Kocasının ölümünden sonra Ana, oğlu Pavel ile birlikte büyük bir yalnızlık ve yoksulluk içinde kalır. Fabrikada çalışmaya başlayan Pavel, zeki, kitaplara meraklı ve devrimci düşünceye eğilimli arkadaşları olan bir gençtir. Evine getirdiği arkadaşlarına verdiği söylevlerde Ana ilkin bir şey anlamasa da daha sonraları kendisinde özgürlük ve yaşama hakkı düşüncelerinin uyanışına tanık olur.
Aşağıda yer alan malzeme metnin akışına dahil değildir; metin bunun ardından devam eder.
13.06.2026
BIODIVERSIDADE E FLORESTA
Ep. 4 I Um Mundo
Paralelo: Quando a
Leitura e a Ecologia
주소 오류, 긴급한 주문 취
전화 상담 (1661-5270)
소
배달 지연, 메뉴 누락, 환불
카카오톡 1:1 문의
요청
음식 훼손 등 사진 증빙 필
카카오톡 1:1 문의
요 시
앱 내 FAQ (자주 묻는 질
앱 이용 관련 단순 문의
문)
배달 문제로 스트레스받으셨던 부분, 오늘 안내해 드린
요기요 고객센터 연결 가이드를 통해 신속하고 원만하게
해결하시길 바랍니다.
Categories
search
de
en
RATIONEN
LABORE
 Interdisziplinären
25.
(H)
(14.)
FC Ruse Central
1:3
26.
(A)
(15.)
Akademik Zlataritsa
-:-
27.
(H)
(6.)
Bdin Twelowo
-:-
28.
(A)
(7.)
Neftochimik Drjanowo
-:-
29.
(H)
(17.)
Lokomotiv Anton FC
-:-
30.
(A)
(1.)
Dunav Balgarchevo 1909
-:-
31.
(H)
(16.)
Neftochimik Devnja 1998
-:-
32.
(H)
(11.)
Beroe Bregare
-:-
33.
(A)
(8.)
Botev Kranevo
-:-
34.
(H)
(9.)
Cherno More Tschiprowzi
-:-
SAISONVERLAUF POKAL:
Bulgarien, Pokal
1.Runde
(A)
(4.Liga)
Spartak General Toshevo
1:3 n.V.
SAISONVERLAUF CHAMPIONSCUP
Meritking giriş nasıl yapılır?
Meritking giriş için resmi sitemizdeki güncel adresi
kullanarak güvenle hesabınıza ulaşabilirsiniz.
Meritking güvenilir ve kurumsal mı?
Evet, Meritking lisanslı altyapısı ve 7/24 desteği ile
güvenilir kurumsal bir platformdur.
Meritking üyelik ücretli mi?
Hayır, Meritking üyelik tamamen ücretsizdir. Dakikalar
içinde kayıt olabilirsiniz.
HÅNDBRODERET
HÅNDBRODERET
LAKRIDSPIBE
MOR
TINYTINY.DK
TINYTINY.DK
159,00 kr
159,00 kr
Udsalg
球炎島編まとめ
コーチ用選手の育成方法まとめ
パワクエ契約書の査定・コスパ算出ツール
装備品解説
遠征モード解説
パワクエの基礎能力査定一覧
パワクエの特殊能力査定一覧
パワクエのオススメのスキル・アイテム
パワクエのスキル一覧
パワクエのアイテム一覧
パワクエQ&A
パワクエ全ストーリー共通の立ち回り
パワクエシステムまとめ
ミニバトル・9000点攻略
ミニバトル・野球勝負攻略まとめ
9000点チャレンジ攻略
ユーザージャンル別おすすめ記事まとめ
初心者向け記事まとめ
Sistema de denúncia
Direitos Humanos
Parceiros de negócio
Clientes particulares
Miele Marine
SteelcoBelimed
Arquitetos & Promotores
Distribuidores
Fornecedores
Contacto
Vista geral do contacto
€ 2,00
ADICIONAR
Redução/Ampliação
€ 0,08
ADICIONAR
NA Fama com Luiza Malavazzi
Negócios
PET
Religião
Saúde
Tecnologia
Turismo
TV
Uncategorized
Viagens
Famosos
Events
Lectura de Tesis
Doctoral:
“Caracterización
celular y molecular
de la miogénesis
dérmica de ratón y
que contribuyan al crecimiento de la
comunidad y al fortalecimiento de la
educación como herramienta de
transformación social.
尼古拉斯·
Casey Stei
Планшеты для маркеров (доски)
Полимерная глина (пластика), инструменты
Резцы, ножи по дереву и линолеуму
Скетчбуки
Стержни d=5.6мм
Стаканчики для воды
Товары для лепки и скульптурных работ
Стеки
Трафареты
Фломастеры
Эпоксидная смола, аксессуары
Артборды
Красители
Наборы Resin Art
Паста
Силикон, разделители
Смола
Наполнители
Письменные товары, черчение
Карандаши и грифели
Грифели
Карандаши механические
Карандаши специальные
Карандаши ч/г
Ve gün geçtikçe oğlu ile arkadaşlarının devrimci umutlarını paylaşır.
Ana, roman kahramanının içinde bulunduğu sosyal koşulları yansıtması bakımından Gorki’nin eserleri arasında olduğu kadar Rus edebiyatında da bir ilkörnektir. Rus eleştirmenlerce “döneminin anıtsal kitabı” olarak değerlendirilen Ana, Rus proleteryasının devrimci mücadelesini sergileyen en önemli eserdir.
İlk olarak Znanie dergisinde 1907-1908 yılları arasında tefrika edilen Ana, devrimci niteliği bakımından da Maksim Gorki’nin en önemli eserlerinden birisidir.